Technology
ARL engineers analyze, research ways to improve mine-detecting radar technology
By Ric Kositzke, Managing Editor
Before World War II, countries began developing mines to counter the effectiveness of tanks, the trench-busting vehicles that altered how land wars were fought.
By the end of the war, roughly 300 million mines, each filled with powerful, lightweight trinitrotoluene (TNT), were used to destroy enemy tanks.
The biggest drawback of the mines, however, was that opposing forces could easily swoop in before they detonated and use them against the tanks of the very same army that positioned them there first. To counter this phenomenon, countries began encircling their anti-tank mines with anti-personnel mines–the type of mines still used today by poor countries.
Today, despite advances in mine-detecting technology, the United States government is still searching for more accurate methods in locating visible and buried enemy mines.
Andy Sullivan, Army Research Laboratory, Electronics Engineer Team Lead, and Traian Dogaru, ARL Electronics Engineer, hope their research will pave the way for advances in low- and high-frequency radar technology that will someday allow for wide-area surveillance, by land or air, of surface and buried targets.
“Landmines, in effect, are a psychological weapon,” said Sullivan. “Enemies use the threat of landmines to affect not only the morale of individual soldiers but also how the military operates on the battlefield.”
Over the years, electromagnetic induction (EMI) and magnetometers sensors have been developed by military experts to find and remove mines. According to Sullivan, the sensors are fairly effective; however, they usually need to be close to the ground to be effective. Because of the dramatic effect mines and minefields have on military operations, a wide-area surveillance tool is needed.
In previous anecdotal studies, low-frequency (<2 GHz), ultra-wideband (UWB) synthetic aperture radar (SAR) measurements have shown some potential to detect surface and buried targets over very large open areas in a high-standoff mode.
Likewise, in Sullivan and Dogaru’s work, they use model-based results to investigate the effectiveness of a low-frequency UWB radar system (<3 GHz) and an X-band SAR for detecting minefields. In particular, the engineers examined the scattering phenomenology of mine simulations on and under dirt lanes and in short-grass areas.
“Low-frequency radars are an emerging technology, which is why modeling and testing low-frequency radars is so important. In a model, I can perform many numerical experiments and simulations,” said Sullivan.
Sullivan, who said Dogaru and he have been running their models on the SGI O3K and IBM P3 platforms at the ARL MSRC, said, “The total computer hours used over the past couple of years has been approximately 100,000 hours. The breakout is about 75,000 on the IBM and 25,000 on the SGI.
A typical job might require anywhere from 10 to 90 processors, depending on the specific nature of the job. Some of the post-processing is done on our local desktops using Matlab, but we also use Tecplot, which is available on the SGI and IBM platforms for visualizing results.”
The data Sullivan and Dogaru analyzed was gathered by the Army’s Night Vision Electro-optics Sensors Directorate (NVESD), who have been conducting a series of tests at various locations around the country using a variety of airborne sensors, including a low-frequency UWB radar and an X-band SAR.
An aircraft equipped with radars created images of different mines placed in different clutter backgrounds. The aircraft flew past the areas several times, collecting images from a variety of angles into the target areas.

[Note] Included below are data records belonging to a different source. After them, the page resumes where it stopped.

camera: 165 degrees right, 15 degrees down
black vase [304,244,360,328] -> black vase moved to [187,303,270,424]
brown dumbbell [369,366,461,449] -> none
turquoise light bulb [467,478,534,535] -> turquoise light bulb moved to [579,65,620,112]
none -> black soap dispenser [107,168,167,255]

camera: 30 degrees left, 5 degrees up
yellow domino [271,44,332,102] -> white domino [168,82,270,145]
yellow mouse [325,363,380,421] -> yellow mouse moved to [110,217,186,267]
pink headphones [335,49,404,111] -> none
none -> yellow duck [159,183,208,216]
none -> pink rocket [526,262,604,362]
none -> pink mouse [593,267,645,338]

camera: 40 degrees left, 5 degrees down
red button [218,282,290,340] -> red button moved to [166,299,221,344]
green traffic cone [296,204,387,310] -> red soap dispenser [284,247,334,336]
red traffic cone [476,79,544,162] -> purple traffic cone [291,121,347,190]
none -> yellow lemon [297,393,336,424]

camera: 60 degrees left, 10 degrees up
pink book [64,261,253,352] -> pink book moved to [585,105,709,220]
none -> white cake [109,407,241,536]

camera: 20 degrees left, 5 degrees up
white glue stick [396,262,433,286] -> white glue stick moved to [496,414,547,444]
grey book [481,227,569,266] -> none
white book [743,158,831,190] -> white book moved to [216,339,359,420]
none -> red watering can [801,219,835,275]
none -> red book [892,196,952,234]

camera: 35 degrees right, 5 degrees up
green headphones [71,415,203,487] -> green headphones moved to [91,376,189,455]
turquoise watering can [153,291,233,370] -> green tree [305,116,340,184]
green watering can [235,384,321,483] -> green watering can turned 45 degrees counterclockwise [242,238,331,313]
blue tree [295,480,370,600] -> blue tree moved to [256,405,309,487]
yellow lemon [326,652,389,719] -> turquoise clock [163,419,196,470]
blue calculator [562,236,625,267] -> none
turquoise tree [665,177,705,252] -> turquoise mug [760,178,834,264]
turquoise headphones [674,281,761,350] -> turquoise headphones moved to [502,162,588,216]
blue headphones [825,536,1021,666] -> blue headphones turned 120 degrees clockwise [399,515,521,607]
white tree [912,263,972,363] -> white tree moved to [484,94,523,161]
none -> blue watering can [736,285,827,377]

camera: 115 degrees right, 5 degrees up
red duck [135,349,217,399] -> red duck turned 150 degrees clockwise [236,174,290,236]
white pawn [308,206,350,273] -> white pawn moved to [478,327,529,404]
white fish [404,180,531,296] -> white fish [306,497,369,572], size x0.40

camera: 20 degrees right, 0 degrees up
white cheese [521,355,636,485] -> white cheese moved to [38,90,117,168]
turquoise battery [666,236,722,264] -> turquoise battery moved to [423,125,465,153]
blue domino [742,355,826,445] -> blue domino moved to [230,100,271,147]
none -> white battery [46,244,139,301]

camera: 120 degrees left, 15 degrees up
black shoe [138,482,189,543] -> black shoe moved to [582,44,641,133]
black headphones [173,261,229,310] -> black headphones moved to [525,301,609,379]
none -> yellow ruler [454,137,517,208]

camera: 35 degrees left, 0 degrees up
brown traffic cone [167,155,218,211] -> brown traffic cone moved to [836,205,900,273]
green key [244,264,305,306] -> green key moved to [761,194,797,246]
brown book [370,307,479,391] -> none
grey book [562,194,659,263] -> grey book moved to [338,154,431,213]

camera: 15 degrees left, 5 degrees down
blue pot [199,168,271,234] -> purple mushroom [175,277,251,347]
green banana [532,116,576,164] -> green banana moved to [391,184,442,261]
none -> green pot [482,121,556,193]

That image data was then provided to the ARL for further processing and analysis.
With the data in hand, Sullivan and Dogaru began modeling surface plastic mines, flush-buried plastic mines and deeply buried mines to see whether low- and high-frequency radars could detect the mines. According to Sullivan, the dielectric contrast between the mine and the soil backgrounds leads to a very small radar cross section (RCS) for the buried cases. This case is considered to be one of the more challenging scenarios for low-frequency radar: pointing out that clutter is the real problem.
To estimate the surface clutter, the two engineers employed a finite difference time domain solver (FDTD) to model the backscatter from rough surfaces.
Their data was computed using more than 50 independent realizations of the rough surface.
In the field test, the two created a three-layer mixture model for anti-tank mines in the grass to be used for high-frequency (X-band) SA. An average permittivity constant can be derived for the grass layer using an appropriate mixture model.
It is based on the fact that the average or effective dielectric constant for the medium can be related to the dielectric constants of the individual components (in this case air and vegetation), their relative fractional volume, and their orientation and spatial distribution.
Despite his and Dogaru's extensive research, Sullivan admits that completely accurate mine detection using low- or high-frequency radars is still years away.
But he and Dogaru will continue analyzing and modeling surface and buried landmines, hoping that someday their research will lead to 100-percent accurate mine detection that will save many soldiers' lives.